To Enthrall the Demon Lord
Page 7
Arawn tsked. “Lousy excuse. You are getting out of shape.”
“Fine.” Lucía rolled her eyes and blew a lock of her midnight hair out of her face. “I may have let my training slide a bit. I was just surprised, is all.”
Arawn shot her a dark look, the muscles in his shoulders flexing underneath his tailored shirt as he slid his hands in the pockets of his black pants. He jerked his head toward the door, and with a sigh, Lucía shifted into her cougar and padded out of the room.
Maeve shivered on the bare floor behind the bed and hugged herself. “You knew this was going to happen,” she whispered to Arawn, having read the subtleties in his demeanor.
“Eventually,” he replied without looking at her, instead examining the devastation of the room—burned furniture, smoking piles of ash, blackened walls and ceiling, the decorative branches charred. “I did not think it would occur so soon.”
She realized with a start that he kept his eyes averted on purpose, a shred of decency which would have surprised her a day ago. But she’d since had a few perplexing glimpses into aspects of his character that contradicted his reputation.
“I didn’t mean to…do that.” She hugged herself tighter, a part of her still marveling at the fact she was unscathed while the rest of her drowned in embarrassment.
“No.” Arawn prodded a heap of ash with his shoe. “You were defending yourself.”
She blinked. Thought back to the sequence of events, what had triggered the outburst. Eyes filling with tears, she shook her head, her voice thick. “But that’s never happened before. Not even when…” I would have needed it most.
Arawn stared down at the blackened floor, his expression thoughtful.
Lucía sauntered back into the room, now in human form—dressed—and carrying a bunch of folded clothes and a pair of shoes.
“Here,” she said and handed Maeve the new clothes. “Your wardrobe’s turned to ash, I’m afraid, but I think some of my stuff should fit you, at least for the time being. It’s all fresh out of the laundry. We can go shopping tomorrow—”

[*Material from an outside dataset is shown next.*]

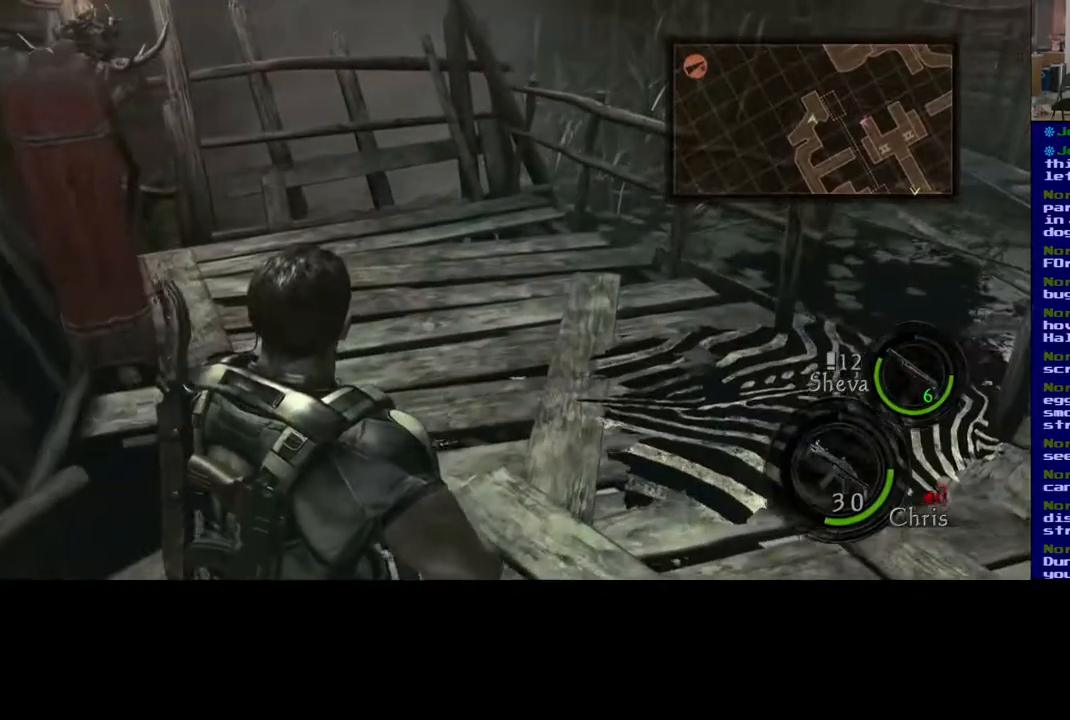
{"buttons": [], "left_stick": "up", "right_stick": "center", "events": [[367, "left_stick", "up"]]}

“We will have something delivered,” Arawn cut in, his tone brooking no argument.
Lucía slanted a glance at him, but he’d already turned toward the door.
“Get dressed. Meet me outside.” He strolled out.
“I’ll wait for you in the hall,” Lucía murmured to Maeve, and followed Arawn out of the room, closing the busted-down door as completely as possible. Lucía must have rammed it open when she tried to get in.
Did she hear Maeve screaming during the nightmare?
She’d been doing better at the Murrays, hadn’t had an incident this bad in weeks. Well, she’d never had one this bad, anyway… Burning down a room? Inconceivable. She never had access to her powers after her grandmother bound them inside her, not even subconsciously. If she did, that fucker of a demon would have died a fiery death before he ever got her to the warehouse.
No, her magic—the special, special magic that was the reason the demon abducted her—had never done shit for her. She could have died in that hellhole, and her powers would have continued to slumber, locked away beyond her reach.
Bitterness coated her tongue and curdled her stomach as she quickly pulled on the loose yoga pants, T-shirt, socks, and sneakers. The clothes were a bit too big for her—she and Lucía might be the same height, but the demon-shifter packed more muscle, despite looking delicate—but it would do.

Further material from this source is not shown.